The Junior Colloquium is a series of talks intended for students interested in mathematics or related subjects, started in the fall of 2002. The JC takes place roughly every other Thursday in Ayres Hall. The JC attracts a large and diverse audience, and students at all levels (and even faculty) are invited to attend. Anyone interested in receiving e-mail announcements about the JC (who is not already on the UTKMATH, seminarlist or pmail e-mail lists) will find information on the Tennessee Today web site.
For those interested in speaking, here are some hints about what is expected:
1. Talks should be accessible to anyone with a good understanding of basic calculus. If substantial portions of the talk require a higher level of mathematics then the necessary background should be mentioned in the abstract.
2. Ideally, talks should appeal to a wide audience, which often includes engineering and other non-math majors.
3. Faculty may give talks as often as they wish--keep your notes/slides for future use! However, the same talk may be given at most once in any two consecutive years.
4. It is OK to use a talk to advertise an area of mathematics or a career field, but the main purpose of the talk should be to to tell an interesting story about problem(s) in pure or applied mathematics.
Anyone who would like to receive notices about the JC should go to listserv.utk.edu and add his/her e-mail address to the JRCOLL listserv.
Previous subjects have ranged from quaternions to soap bubbles to tornadoes, and previous speakers have included UT faculty and invited visitors from other universities. Potential speakers should contact Dr. Jochen Denzler in the Math Department for more information.
Thursday, October 15, 2020
TITLE: Why should (1/2)! be something like 0.886227 (aka sqrt(pi)/2)) ?

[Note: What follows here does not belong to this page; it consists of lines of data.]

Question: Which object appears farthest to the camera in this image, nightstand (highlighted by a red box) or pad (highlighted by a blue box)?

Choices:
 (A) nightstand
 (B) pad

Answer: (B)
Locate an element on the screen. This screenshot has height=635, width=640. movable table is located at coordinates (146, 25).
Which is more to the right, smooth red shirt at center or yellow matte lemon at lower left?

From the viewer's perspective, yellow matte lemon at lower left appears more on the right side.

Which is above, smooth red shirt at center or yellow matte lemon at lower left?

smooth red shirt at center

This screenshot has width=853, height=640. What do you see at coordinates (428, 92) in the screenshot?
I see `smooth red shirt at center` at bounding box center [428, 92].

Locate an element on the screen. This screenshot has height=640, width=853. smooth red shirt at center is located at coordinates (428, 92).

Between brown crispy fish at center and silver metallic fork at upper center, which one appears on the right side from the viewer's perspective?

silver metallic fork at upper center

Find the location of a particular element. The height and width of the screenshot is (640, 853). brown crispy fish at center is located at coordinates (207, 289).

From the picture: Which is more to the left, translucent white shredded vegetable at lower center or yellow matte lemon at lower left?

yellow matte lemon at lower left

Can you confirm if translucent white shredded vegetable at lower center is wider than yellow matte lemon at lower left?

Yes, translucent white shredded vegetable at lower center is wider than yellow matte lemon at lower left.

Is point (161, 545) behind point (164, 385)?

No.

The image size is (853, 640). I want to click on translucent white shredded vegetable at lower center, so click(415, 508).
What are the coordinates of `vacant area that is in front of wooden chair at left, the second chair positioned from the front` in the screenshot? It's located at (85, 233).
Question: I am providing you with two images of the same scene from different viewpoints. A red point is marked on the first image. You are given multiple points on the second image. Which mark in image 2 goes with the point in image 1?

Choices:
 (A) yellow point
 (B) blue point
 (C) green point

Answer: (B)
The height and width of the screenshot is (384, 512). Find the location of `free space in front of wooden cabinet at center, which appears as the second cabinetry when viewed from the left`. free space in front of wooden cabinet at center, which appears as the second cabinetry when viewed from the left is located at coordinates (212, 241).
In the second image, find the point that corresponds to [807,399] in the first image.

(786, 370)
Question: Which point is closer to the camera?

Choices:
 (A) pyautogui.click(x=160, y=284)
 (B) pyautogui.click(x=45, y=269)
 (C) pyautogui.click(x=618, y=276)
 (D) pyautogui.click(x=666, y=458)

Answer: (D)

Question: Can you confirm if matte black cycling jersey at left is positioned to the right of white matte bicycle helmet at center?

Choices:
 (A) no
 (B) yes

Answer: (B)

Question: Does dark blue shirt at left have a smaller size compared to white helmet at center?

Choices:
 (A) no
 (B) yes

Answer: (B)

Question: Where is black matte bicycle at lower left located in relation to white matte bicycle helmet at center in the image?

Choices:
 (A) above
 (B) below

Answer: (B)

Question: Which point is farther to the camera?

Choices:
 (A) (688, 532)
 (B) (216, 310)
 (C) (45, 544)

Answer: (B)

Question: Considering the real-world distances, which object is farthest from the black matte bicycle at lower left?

SPEAKER: Jochen Denzler, Un of Tennessee
TIME: 4:30 pm
ROOM: Ayres 110
Abstract: This presentation gives a well-motivated proof of a theorem by Bohr and Mollerup according to which there is only one `good' way of interpolating n! for non-integers n (and this includes motivating the proper definition of `good'). Other properties of this interpolation, the Gamma function, will be discussed. While complex variable techniques like analytic continuation will be referenced, the exposition will not depend on familiarity with complex variables.